Keypoint correspondence data
Start of Block

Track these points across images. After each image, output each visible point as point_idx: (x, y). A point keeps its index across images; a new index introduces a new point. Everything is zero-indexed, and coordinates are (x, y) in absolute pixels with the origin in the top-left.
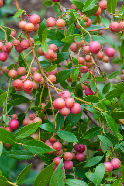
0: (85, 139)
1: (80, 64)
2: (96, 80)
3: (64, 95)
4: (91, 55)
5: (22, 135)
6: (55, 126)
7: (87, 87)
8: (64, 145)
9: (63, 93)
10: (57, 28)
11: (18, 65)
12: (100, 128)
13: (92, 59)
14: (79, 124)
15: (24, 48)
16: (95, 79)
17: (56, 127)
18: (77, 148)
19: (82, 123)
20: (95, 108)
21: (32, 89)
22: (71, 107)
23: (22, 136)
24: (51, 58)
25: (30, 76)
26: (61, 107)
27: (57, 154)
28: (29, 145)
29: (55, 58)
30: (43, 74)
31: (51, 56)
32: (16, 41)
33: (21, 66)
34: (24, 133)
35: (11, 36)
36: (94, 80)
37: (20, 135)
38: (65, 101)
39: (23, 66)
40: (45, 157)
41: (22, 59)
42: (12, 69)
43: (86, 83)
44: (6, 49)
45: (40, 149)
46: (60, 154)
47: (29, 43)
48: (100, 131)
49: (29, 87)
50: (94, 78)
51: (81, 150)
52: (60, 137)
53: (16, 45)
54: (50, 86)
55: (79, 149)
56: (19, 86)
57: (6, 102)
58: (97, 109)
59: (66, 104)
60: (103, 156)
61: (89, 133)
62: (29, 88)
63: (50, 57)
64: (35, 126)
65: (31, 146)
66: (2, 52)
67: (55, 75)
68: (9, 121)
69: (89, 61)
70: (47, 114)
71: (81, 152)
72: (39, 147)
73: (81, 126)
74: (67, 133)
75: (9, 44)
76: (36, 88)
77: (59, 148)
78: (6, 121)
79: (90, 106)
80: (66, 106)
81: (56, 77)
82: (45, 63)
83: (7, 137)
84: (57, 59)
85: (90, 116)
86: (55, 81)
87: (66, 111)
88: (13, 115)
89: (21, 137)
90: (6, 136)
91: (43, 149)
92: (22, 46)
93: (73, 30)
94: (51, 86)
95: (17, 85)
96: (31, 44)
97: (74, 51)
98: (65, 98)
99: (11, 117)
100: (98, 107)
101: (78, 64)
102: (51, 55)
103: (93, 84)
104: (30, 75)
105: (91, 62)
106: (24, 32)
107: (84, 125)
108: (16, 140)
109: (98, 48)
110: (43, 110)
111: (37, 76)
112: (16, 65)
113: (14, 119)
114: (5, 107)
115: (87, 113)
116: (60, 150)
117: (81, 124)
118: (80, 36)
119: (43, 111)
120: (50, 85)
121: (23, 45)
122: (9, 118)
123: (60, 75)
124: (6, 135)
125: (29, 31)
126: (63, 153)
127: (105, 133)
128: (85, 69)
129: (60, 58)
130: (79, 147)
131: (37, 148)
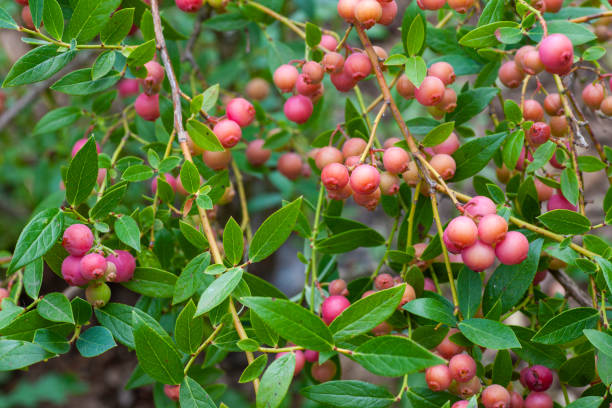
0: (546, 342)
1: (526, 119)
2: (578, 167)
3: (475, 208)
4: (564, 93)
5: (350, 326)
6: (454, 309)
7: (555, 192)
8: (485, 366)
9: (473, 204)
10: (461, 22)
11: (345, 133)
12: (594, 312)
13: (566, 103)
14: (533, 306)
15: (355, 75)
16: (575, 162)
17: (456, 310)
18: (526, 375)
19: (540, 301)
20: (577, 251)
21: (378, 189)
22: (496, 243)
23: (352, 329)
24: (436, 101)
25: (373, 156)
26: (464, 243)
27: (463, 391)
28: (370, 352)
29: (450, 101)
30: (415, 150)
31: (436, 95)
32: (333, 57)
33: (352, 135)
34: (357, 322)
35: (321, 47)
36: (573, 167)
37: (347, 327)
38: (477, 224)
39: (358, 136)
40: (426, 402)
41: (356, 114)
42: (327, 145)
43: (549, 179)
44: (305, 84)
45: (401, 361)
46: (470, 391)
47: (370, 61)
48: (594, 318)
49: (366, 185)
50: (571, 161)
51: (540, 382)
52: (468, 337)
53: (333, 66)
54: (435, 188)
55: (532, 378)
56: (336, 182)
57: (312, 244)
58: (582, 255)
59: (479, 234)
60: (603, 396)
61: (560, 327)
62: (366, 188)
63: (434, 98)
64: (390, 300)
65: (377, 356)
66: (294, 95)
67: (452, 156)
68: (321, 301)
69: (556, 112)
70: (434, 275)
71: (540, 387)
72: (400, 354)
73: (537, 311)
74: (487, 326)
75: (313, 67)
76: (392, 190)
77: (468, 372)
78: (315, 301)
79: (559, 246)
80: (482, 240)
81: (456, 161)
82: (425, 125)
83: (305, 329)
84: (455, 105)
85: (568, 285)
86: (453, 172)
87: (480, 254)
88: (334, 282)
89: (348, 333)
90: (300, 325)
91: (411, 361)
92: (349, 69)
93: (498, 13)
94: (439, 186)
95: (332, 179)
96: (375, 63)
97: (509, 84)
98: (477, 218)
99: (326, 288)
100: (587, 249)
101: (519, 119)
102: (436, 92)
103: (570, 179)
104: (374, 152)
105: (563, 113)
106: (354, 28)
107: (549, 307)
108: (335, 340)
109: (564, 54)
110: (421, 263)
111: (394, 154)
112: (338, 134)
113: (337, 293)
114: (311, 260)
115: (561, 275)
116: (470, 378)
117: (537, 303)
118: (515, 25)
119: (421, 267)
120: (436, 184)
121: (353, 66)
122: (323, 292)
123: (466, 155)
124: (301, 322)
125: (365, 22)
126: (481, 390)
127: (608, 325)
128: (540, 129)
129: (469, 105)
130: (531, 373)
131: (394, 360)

End of Block

PROBLEM DESCRIPTION: Reproduce the material above line for line, omitting the pictures.

RESULT FOR THIS TASK:
Track these points across images. After each image, output each visible point as point_idx: (x, y). A point keeps its index across images; a new index introduces a new point. Everything is zero-indexed, and coordinates are (x, y) in absolute pixels with the origin in the top-left.
0: (85, 139)
1: (80, 64)
2: (96, 80)
3: (64, 95)
4: (91, 55)
5: (22, 135)
6: (55, 126)
7: (87, 87)
8: (64, 145)
9: (63, 93)
10: (57, 28)
11: (18, 65)
12: (100, 128)
13: (92, 59)
14: (79, 124)
15: (24, 48)
16: (95, 79)
17: (56, 127)
18: (77, 148)
19: (82, 123)
20: (95, 108)
21: (32, 89)
22: (71, 107)
23: (22, 136)
24: (51, 58)
25: (30, 76)
26: (61, 107)
27: (57, 154)
28: (29, 145)
29: (55, 58)
30: (43, 74)
31: (51, 56)
32: (16, 41)
33: (21, 66)
34: (24, 133)
35: (11, 36)
36: (94, 80)
37: (20, 135)
38: (65, 101)
39: (23, 66)
40: (45, 157)
41: (22, 59)
42: (12, 69)
43: (86, 83)
44: (6, 49)
45: (40, 149)
46: (60, 154)
47: (29, 43)
48: (100, 131)
49: (29, 87)
50: (94, 78)
51: (81, 150)
52: (60, 137)
53: (16, 45)
54: (50, 86)
55: (79, 149)
56: (19, 86)
57: (6, 102)
58: (97, 109)
59: (66, 104)
60: (103, 156)
61: (89, 133)
62: (29, 88)
63: (50, 57)
64: (35, 126)
65: (31, 146)
66: (2, 52)
67: (55, 75)
68: (9, 121)
69: (89, 61)
70: (47, 114)
71: (81, 152)
72: (39, 147)
73: (81, 126)
74: (67, 133)
75: (9, 44)
76: (36, 88)
77: (59, 148)
78: (6, 121)
79: (90, 106)
80: (66, 106)
81: (56, 77)
82: (45, 63)
83: (7, 137)
84: (57, 59)
85: (90, 116)
86: (55, 81)
87: (66, 111)
88: (13, 115)
89: (21, 137)
90: (6, 136)
91: (43, 149)
92: (22, 46)
93: (73, 30)
94: (51, 86)
95: (17, 85)
96: (31, 44)
97: (74, 51)
98: (65, 98)
99: (11, 117)
100: (98, 107)
101: (78, 64)
102: (51, 55)
103: (93, 84)
104: (30, 75)
105: (91, 62)
106: (24, 32)
107: (84, 125)
108: (16, 140)
109: (98, 48)
110: (43, 110)
111: (37, 76)
112: (16, 65)
113: (14, 119)
114: (5, 107)
115: (87, 113)
116: (60, 150)
117: (81, 124)
118: (80, 36)
119: (43, 111)
120: (50, 85)
121: (23, 45)
122: (9, 118)
123: (60, 75)
124: (6, 135)
125: (29, 31)
126: (63, 153)
127: (105, 133)
128: (85, 69)
129: (60, 58)
130: (79, 147)
131: (37, 148)
0: (546, 342)
1: (526, 119)
2: (578, 167)
3: (475, 208)
4: (564, 93)
5: (350, 326)
6: (454, 309)
7: (555, 192)
8: (485, 366)
9: (473, 204)
10: (461, 22)
11: (345, 133)
12: (594, 312)
13: (566, 103)
14: (533, 306)
15: (355, 75)
16: (575, 162)
17: (456, 310)
18: (526, 375)
19: (540, 301)
20: (577, 251)
21: (378, 189)
22: (496, 243)
23: (352, 329)
24: (436, 101)
25: (373, 156)
26: (464, 243)
27: (463, 391)
28: (370, 352)
29: (450, 101)
30: (415, 150)
31: (436, 95)
32: (333, 57)
33: (352, 135)
34: (357, 322)
35: (321, 47)
36: (573, 167)
37: (347, 327)
38: (477, 224)
39: (358, 136)
40: (426, 402)
41: (356, 114)
42: (327, 145)
43: (549, 179)
44: (305, 84)
45: (401, 361)
46: (470, 391)
47: (370, 61)
48: (594, 318)
49: (366, 185)
50: (571, 161)
51: (540, 382)
52: (468, 337)
53: (333, 66)
54: (435, 188)
55: (532, 378)
56: (336, 182)
57: (312, 244)
58: (582, 255)
59: (479, 234)
60: (603, 396)
61: (560, 327)
62: (366, 188)
63: (434, 98)
64: (390, 300)
65: (377, 356)
66: (294, 95)
67: (452, 156)
68: (321, 301)
69: (556, 112)
70: (434, 275)
71: (540, 387)
72: (400, 354)
73: (537, 311)
74: (487, 326)
75: (313, 67)
76: (392, 190)
77: (468, 372)
78: (315, 301)
79: (559, 246)
80: (482, 240)
81: (456, 161)
82: (425, 125)
83: (305, 329)
84: (455, 105)
85: (568, 285)
86: (453, 172)
87: (480, 254)
88: (334, 282)
89: (348, 333)
90: (300, 325)
91: (411, 361)
92: (349, 69)
93: (498, 13)
94: (439, 186)
95: (332, 179)
96: (375, 63)
97: (509, 84)
98: (477, 218)
99: (326, 288)
100: (587, 249)
101: (519, 119)
102: (436, 92)
103: (570, 179)
104: (374, 152)
105: (563, 113)
106: (354, 28)
107: (549, 307)
108: (335, 340)
109: (564, 54)
110: (421, 263)
111: (394, 154)
112: (338, 134)
113: (337, 293)
114: (311, 260)
115: (561, 275)
116: (470, 378)
117: (537, 303)
118: (515, 25)
119: (421, 267)
120: (436, 184)
121: (353, 66)
122: (323, 292)
123: (466, 155)
124: (301, 322)
125: (365, 22)
126: (481, 390)
127: (608, 325)
128: (540, 129)
129: (469, 105)
130: (531, 373)
131: (394, 360)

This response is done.